[Given information — start]

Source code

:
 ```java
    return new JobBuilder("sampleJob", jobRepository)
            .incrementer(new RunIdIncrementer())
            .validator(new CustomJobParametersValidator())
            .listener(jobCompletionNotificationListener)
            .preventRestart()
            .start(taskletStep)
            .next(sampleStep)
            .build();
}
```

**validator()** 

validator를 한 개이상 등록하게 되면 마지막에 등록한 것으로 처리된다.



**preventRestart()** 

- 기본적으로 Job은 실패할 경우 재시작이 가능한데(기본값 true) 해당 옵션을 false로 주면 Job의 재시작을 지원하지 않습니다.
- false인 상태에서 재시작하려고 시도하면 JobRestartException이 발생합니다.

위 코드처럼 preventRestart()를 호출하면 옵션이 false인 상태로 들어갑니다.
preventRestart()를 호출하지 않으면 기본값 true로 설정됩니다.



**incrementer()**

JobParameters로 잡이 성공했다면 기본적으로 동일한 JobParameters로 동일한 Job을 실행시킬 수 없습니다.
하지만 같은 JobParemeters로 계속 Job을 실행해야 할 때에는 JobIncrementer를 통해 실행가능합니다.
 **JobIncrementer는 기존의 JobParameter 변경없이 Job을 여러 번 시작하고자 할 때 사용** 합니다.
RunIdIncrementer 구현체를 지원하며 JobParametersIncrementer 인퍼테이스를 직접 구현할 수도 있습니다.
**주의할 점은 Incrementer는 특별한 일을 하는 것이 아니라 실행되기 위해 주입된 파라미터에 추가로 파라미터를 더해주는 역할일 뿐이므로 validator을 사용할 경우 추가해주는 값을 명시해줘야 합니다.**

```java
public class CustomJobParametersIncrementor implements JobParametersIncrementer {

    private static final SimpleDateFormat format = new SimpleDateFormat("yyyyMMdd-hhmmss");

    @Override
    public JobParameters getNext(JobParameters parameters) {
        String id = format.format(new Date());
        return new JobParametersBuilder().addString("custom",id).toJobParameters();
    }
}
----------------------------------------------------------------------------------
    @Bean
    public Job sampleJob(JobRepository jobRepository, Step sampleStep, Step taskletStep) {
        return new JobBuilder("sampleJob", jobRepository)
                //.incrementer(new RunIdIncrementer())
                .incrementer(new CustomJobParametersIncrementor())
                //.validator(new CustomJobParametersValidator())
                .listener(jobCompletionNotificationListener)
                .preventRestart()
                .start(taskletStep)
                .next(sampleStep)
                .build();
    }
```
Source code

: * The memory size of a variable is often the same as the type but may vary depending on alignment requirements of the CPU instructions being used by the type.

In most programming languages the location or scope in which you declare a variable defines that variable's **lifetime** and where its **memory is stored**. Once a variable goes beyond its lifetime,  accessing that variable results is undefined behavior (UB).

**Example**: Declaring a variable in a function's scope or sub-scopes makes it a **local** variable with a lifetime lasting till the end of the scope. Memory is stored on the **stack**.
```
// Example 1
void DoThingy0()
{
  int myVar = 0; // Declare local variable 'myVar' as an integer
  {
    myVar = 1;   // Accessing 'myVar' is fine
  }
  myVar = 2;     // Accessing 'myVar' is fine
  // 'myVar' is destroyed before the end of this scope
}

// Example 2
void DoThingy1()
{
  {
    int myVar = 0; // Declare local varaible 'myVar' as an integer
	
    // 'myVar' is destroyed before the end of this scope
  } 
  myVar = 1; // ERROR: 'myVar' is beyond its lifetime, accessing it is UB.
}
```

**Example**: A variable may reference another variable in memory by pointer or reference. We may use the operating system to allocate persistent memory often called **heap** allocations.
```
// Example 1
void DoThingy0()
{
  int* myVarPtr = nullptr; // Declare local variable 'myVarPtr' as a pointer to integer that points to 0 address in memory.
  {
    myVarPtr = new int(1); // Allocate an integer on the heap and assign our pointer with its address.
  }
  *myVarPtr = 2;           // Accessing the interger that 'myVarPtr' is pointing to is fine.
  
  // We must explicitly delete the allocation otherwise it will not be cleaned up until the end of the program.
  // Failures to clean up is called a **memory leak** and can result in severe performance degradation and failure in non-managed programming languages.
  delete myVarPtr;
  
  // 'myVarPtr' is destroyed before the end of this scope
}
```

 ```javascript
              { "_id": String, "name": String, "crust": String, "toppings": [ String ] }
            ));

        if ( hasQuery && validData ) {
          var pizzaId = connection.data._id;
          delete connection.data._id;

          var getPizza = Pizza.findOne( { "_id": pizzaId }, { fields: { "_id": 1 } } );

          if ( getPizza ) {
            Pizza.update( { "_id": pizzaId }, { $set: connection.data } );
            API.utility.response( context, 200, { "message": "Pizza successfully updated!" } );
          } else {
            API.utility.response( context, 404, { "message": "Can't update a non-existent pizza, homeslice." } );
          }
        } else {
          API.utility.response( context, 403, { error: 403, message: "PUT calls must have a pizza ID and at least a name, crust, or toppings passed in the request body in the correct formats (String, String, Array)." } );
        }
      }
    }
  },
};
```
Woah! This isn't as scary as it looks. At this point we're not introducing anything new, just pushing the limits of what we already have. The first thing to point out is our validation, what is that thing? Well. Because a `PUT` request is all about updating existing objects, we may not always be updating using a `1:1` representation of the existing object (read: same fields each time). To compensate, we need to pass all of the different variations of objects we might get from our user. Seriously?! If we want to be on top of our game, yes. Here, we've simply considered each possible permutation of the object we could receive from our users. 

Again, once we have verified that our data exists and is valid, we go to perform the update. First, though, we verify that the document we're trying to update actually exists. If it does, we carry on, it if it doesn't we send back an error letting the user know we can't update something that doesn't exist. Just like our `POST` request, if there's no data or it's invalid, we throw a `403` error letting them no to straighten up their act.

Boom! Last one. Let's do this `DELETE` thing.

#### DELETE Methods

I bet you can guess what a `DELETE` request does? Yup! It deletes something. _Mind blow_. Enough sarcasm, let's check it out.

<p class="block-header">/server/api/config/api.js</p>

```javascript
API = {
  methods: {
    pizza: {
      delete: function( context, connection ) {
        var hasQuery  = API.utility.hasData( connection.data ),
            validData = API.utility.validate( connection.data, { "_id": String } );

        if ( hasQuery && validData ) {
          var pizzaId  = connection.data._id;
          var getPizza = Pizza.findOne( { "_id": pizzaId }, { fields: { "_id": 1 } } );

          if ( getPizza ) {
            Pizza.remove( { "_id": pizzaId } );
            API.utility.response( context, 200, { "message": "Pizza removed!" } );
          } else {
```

[Given information — finish]

▸ Required action
I'd like the records returned exactly as they were written, please.

▸ Result
Source code

:
 ```java
    return new JobBuilder("sampleJob", jobRepository)
            .incrementer(new RunIdIncrementer())
            .validator(new CustomJobParametersValidator())
            .listener(jobCompletionNotificationListener)
            .preventRestart()
            .start(taskletStep)
            .next(sampleStep)
            .build();
}
```

**validator()** 

validator를 한 개이상 등록하게 되면 마지막에 등록한 것으로 처리된다.



**preventRestart()** 

- 기본적으로 Job은 실패할 경우 재시작이 가능한데(기본값 true) 해당 옵션을 false로 주면 Job의 재시작을 지원하지 않습니다.
- false인 상태에서 재시작하려고 시도하면 JobRestartException이 발생합니다.

위 코드처럼 preventRestart()를 호출하면 옵션이 false인 상태로 들어갑니다.
preventRestart()를 호출하지 않으면 기본값 true로 설정됩니다.



**incrementer()**

JobParameters로 잡이 성공했다면 기본적으로 동일한 JobParameters로 동일한 Job을 실행시킬 수 없습니다.
하지만 같은 JobParemeters로 계속 Job을 실행해야 할 때에는 JobIncrementer를 통해 실행가능합니다.
 **JobIncrementer는 기존의 JobParameter 변경없이 Job을 여러 번 시작하고자 할 때 사용** 합니다.
RunIdIncrementer 구현체를 지원하며 JobParametersIncrementer 인퍼테이스를 직접 구현할 수도 있습니다.
**주의할 점은 Incrementer는 특별한 일을 하는 것이 아니라 실행되기 위해 주입된 파라미터에 추가로 파라미터를 더해주는 역할일 뿐이므로 validator을 사용할 경우 추가해주는 값을 명시해줘야 합니다.**

```java
public class CustomJobParametersIncrementor implements JobParametersIncrementer {

    private static final SimpleDateFormat format = new SimpleDateFormat("yyyyMMdd-hhmmss");

    @Override
    public JobParameters getNext(JobParameters parameters) {
        String id = format.format(new Date());
        return new JobParametersBuilder().addString("custom",id).toJobParameters();
    }
}
----------------------------------------------------------------------------------
    @Bean
    public Job sampleJob(JobRepository jobRepository, Step sampleStep, Step taskletStep) {
        return new JobBuilder("sampleJob", jobRepository)
                //.incrementer(new RunIdIncrementer())
                .incrementer(new CustomJobParametersIncrementor())
                //.validator(new CustomJobParametersValidator())
                .listener(jobCompletionNotificationListener)
                .preventRestart()
                .start(taskletStep)
                .next(sampleStep)
                .build();
    }
```
Source code

: * The memory size of a variable is often the same as the type but may vary depending on alignment requirements of the CPU instructions being used by the type.

In most programming languages the location or scope in which you declare a variable defines that variable's **lifetime** and where its **memory is stored**. Once a variable goes beyond its lifetime,  accessing that variable results is undefined behavior (UB).

**Example**: Declaring a variable in a function's scope or sub-scopes makes it a **local** variable with a lifetime lasting till the end of the scope. Memory is stored on the **stack**.
```
// Example 1
void DoThingy0()
{
  int myVar = 0; // Declare local variable 'myVar' as an integer
  {
    myVar = 1;   // Accessing 'myVar' is fine
  }
  myVar = 2;     // Accessing 'myVar' is fine
  // 'myVar' is destroyed before the end of this scope
}

// Example 2
void DoThingy1()
{
  {
    int myVar = 0; // Declare local varaible 'myVar' as an integer
	
    // 'myVar' is destroyed before the end of this scope
  } 
  myVar = 1; // ERROR: 'myVar' is beyond its lifetime, accessing it is UB.
}
```

**Example**: A variable may reference another variable in memory by pointer or reference. We may use the operating system to allocate persistent memory often called **heap** allocations.
```
// Example 1
void DoThingy0()
{
  int* myVarPtr = nullptr; // Declare local variable 'myVarPtr' as a pointer to integer that points to 0 address in memory.
  {
    myVarPtr = new int(1); // Allocate an integer on the heap and assign our pointer with its address.
  }
  *myVarPtr = 2;           // Accessing the interger that 'myVarPtr' is pointing to is fine.
  
  // We must explicitly delete the allocation otherwise it will not be cleaned up until the end of the program.
  // Failures to clean up is called a **memory leak** and can result in severe performance degradation and failure in non-managed programming languages.
  delete myVarPtr;
  
  // 'myVarPtr' is destroyed before the end of this scope
}
```

 ```javascript
              { "_id": String, "name": String, "crust": String, "toppings": [ String ] }
            ));

        if ( hasQuery && validData ) {
          var pizzaId = connection.data._id;
          delete connection.data._id;

          var getPizza = Pizza.findOne( { "_id": pizzaId }, { fields: { "_id": 1 } } );

          if ( getPizza ) {
            Pizza.update( { "_id": pizzaId }, { $set: connection.data } );
            API.utility.response( context, 200, { "message": "Pizza successfully updated!" } );
          } else {
            API.utility.response( context, 404, { "message": "Can't update a non-existent pizza, homeslice." } );
          }
        } else {
          API.utility.response( context, 403, { error: 403, message: "PUT calls must have a pizza ID and at least a name, crust, or toppings passed in the request body in the correct formats (String, String, Array)." } );
        }
      }
    }
  },
};
```
Woah! This isn't as scary as it looks. At this point we're not introducing anything new, just pushing the limits of what we already have. The first thing to point out is our validation, what is that thing? Well. Because a `PUT` request is all about updating existing objects, we may not always be updating using a `1:1` representation of the existing object (read: same fields each time). To compensate, we need to pass all of the different variations of objects we might get from our user. Seriously?! If we want to be on top of our game, yes. Here, we've simply considered each possible permutation of the object we could receive from our users. 

Again, once we have verified that our data exists and is valid, we go to perform the update. First, though, we verify that the document we're trying to update actually exists. If it does, we carry on, it if it doesn't we send back an error letting the user know we can't update something that doesn't exist. Just like our `POST` request, if there's no data or it's invalid, we throw a `403` error letting them no to straighten up their act.

Boom! Last one. Let's do this `DELETE` thing.

#### DELETE Methods

I bet you can guess what a `DELETE` request does? Yup! It deletes something. _Mind blow_. Enough sarcasm, let's check it out.

<p class="block-header">/server/api/config/api.js</p>

```javascript
API = {
  methods: {
    pizza: {
      delete: function( context, connection ) {
        var hasQuery  = API.utility.hasData( connection.data ),
            validData = API.utility.validate( connection.data, { "_id": String } );

        if ( hasQuery && validData ) {
          var pizzaId  = connection.data._id;
          var getPizza = Pizza.findOne( { "_id": pizzaId }, { fields: { "_id": 1 } } );

          if ( getPizza ) {
            Pizza.remove( { "_id": pizzaId } );
            API.utility.response( context, 200, { "message": "Pizza removed!" } );
          } else {
```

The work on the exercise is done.